__Exercise text__
Provide access to source material when relevant and appropriate. [I don’t know what “appropriate” means in this context. Perhaps “available” is a more precise word?]

Boldly tell the story of the diversity and magnitude of the human experience. Seek sources whose voices are seldom heard. [We’ve already used “voices” in “Give voice to the voiceless.” It can even be interpreted literally here, and it’s not necessary. I think the point is unchanged if you say, “Seek sources who are seldom represented.”]

Avoid stereotyping.  Journalists should examine their own cultural values and avoid imposing them on others.

Label advocacy and commentary. [I don’t think labeling itself is a primary ethical obligation, as in “This is commentary.” There are all sorts of columns, blogs, feature stories, editorials, advocacy journalism (e.g., in alternative press) and hybrids. The important ethical point, and I’d substitute this, is “Clearly distinguish fact from opinion. Any factual points presented in the service of commentary must be as accurate as they would be in a pure news story.”]

Never deliberately distort fact or context, including visual news content.  Clearly [I’d prefer “prominently” instead of or in addition to “clearly.” The Ethics Committee has had to deal with endless cases involving advertorials and video news releases where the graphics were labeled but flashed by on the screen too rapidly to register with the viewer.] label illustrations and re-enactments. [In this context, I miss the current code’s provision to “Never distort the content of news photos or video. Image enhancement for technical clarity is always permissible.” With all the photoshopping these days, we ought somewhere to distinguish between the kind of innocent processing and cropping that make a photo or video technically visible and the kind that changes the import of the photo, as was done when the photo of the Baghdad crowd that pulled down Hussein’s statue was cropped in a way that eliminated the rest of the nearly empty square.]

Never plagiarize.  Always attribute. [A case was brought to me for comment recently by a London-based reporter investigating a prominent website that lifted material wholesale from other sites, even providing social media links to its own illegal and unethical misappropriation, not the original. It went way beyond aggregating and became, in my mind, plagiarism. The stories were credited in tiny type. I think this case – which will be reported within days – emphasizes the importance of not simply attributing but attributing “prominently” – or some such additional requirement. P.S. It’s now gone online: http://www.dailydot.com/business/a-plus-ashton-kutcher-stolen-content/]

Minimize Harm

Ethical journalism treats sources, subjects, colleagues and members of the public as human beings deserving of respect. [“as human beings” is both unnecessary and archaic. I’d eliminate it and say instead “… members of the public with utmost respect.”]

Journalists should:

Balance the public’s need for information against any harm or discomfort it may cause.  Pursuit of the news is not a license for arrogance, irreverence or undue intrusiveness. [Irreverence? Uh oh, I’m in trouble. Is irreverence really an ethical value? That word must be eliminated.]

[The following three graphs seem to me out of order. I’d put them in the following order, from most general to most specific: 1. “Recognize that …” followed by 2, “Realize that …” then 3, “Use heightened …”]

Use heightened sensitivity when dealing with children and [add the word “other”; that’s copyediting 1A] inexperienced sources or subjects. Consider cultural differences in approach and treatment.

__Supplied records__

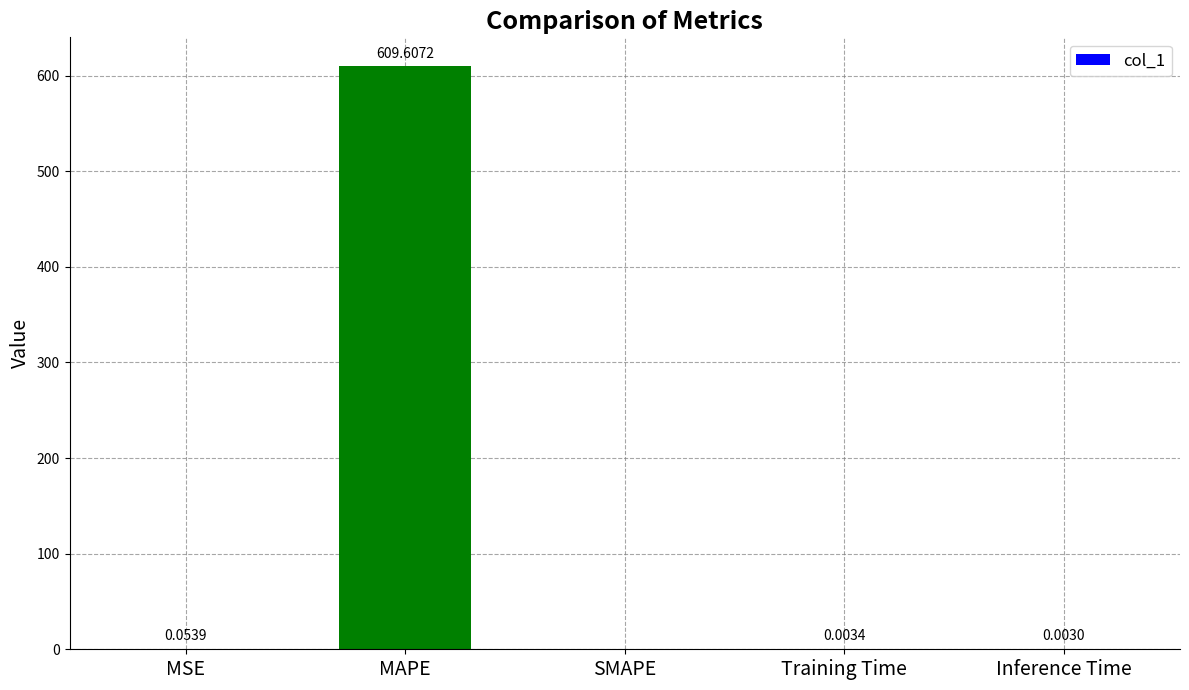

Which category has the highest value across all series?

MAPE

---

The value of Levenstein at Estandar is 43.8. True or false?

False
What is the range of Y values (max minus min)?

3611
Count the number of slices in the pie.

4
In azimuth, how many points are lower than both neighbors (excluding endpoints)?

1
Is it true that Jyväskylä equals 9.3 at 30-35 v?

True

__Work task__
From the journalism ethics text, pull out word for word the part that opens with the words "Use heightened sensitivity" and closes with "approach and treatment.".

__The answer__
Use heightened sensitivity when dealing with children and [add the word “other”; that’s copyediting 1A] inexperienced sources or subjects. Consider cultural differences in approach and treatment.